Among the following entries, say how many lines contain the word "page"; the answer is a number and nothing else.

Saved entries
-*-*-

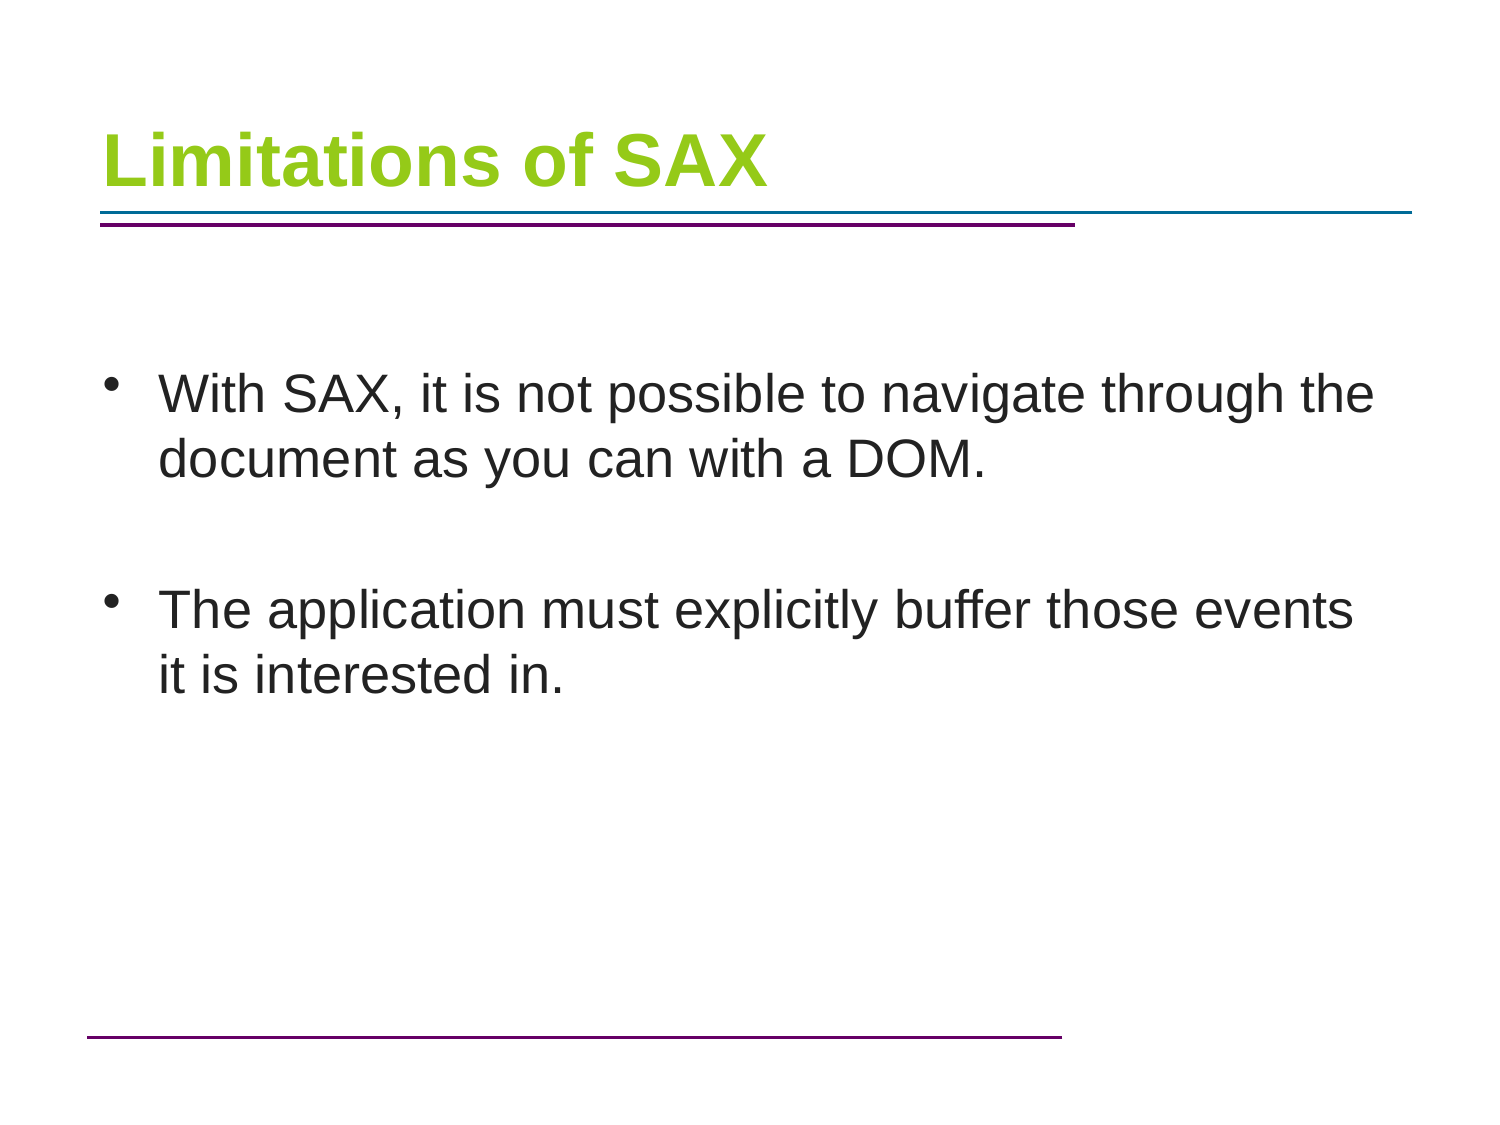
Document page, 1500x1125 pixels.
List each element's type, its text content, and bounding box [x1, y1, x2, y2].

title Limitations of SAX [87, 62, 1413, 251]
list With SAX, it is not possible to navigate through the document as you can with a DOM. The application must explicitly buffer those events it is interested in. [87, 274, 1413, 1026]
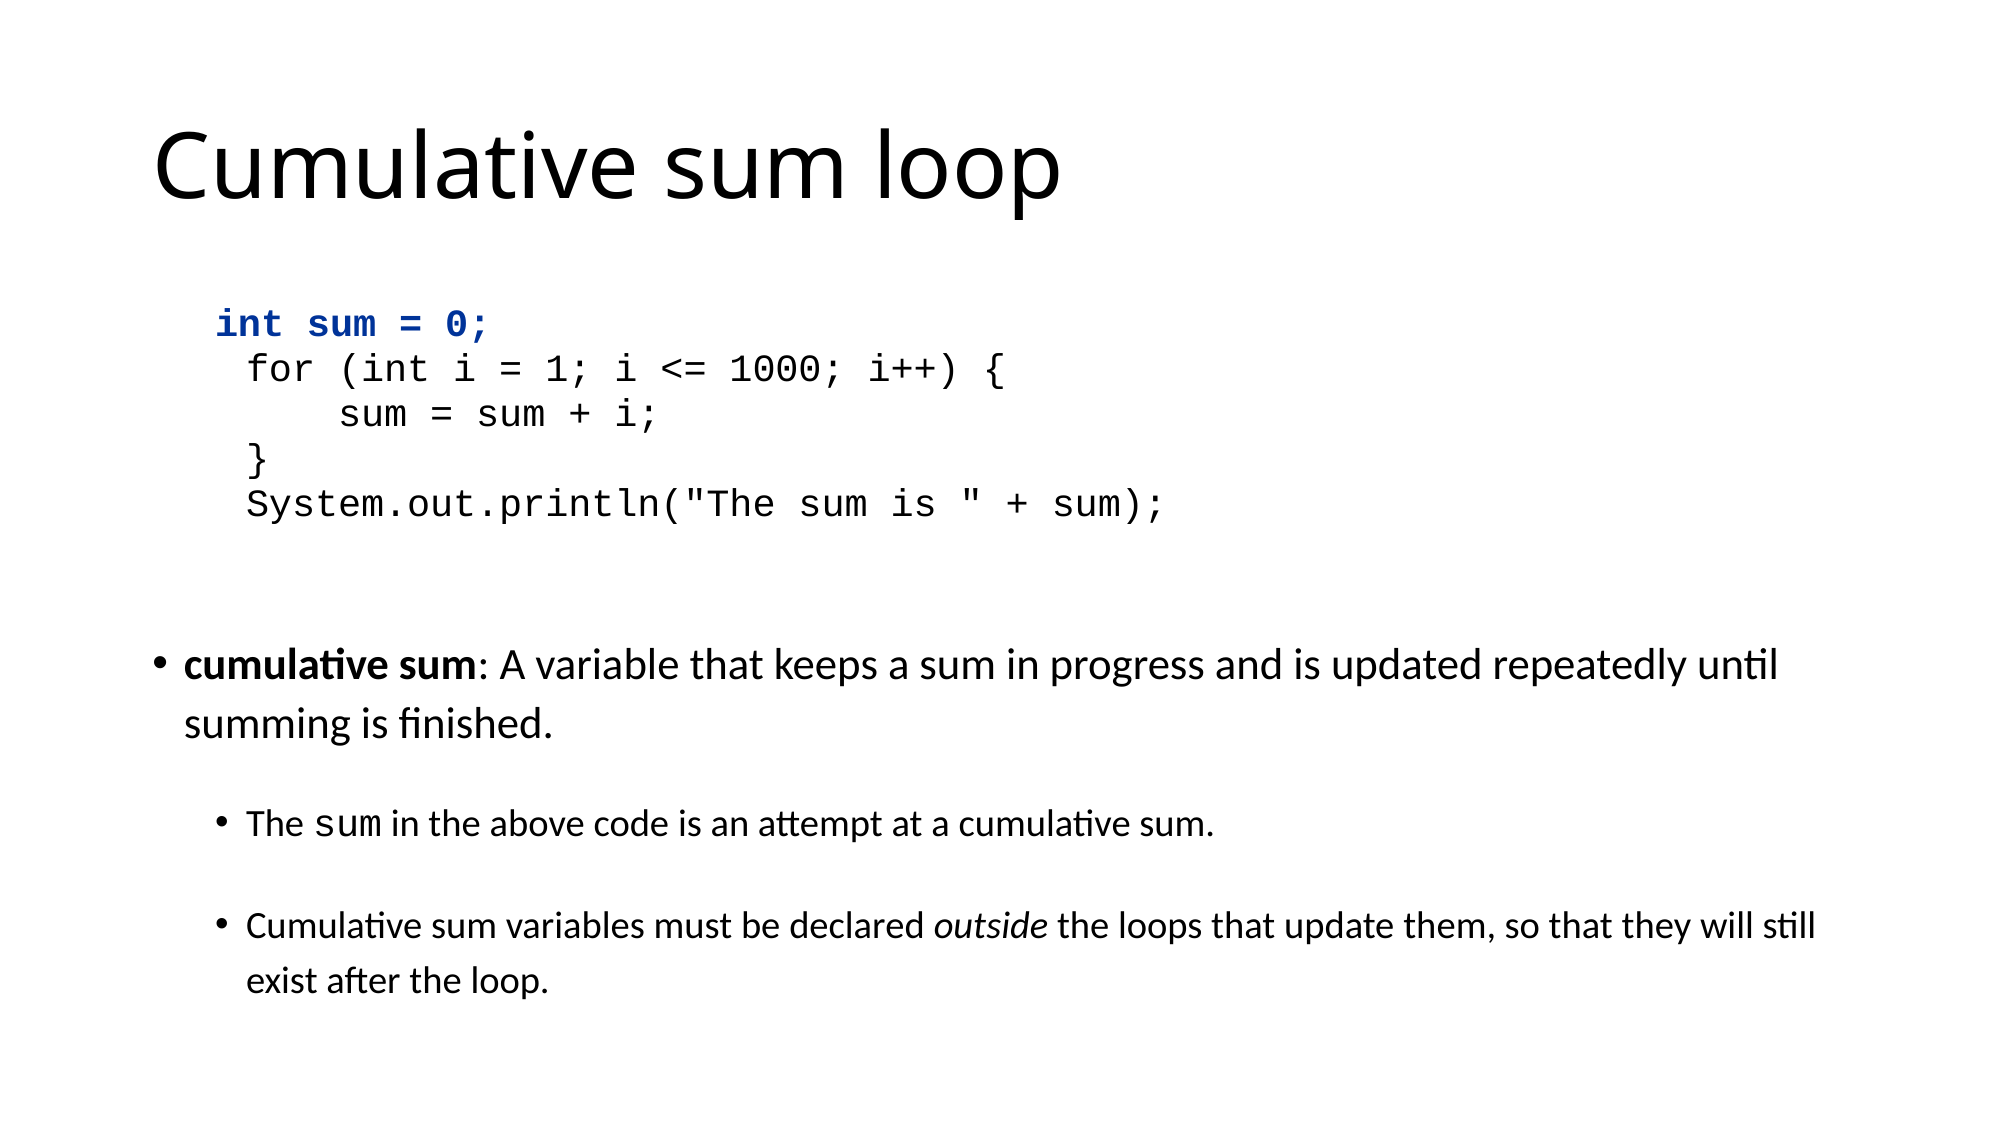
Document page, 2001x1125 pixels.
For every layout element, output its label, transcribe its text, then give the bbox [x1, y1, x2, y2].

-*-*-

● **SOLUTION BELOW**: 2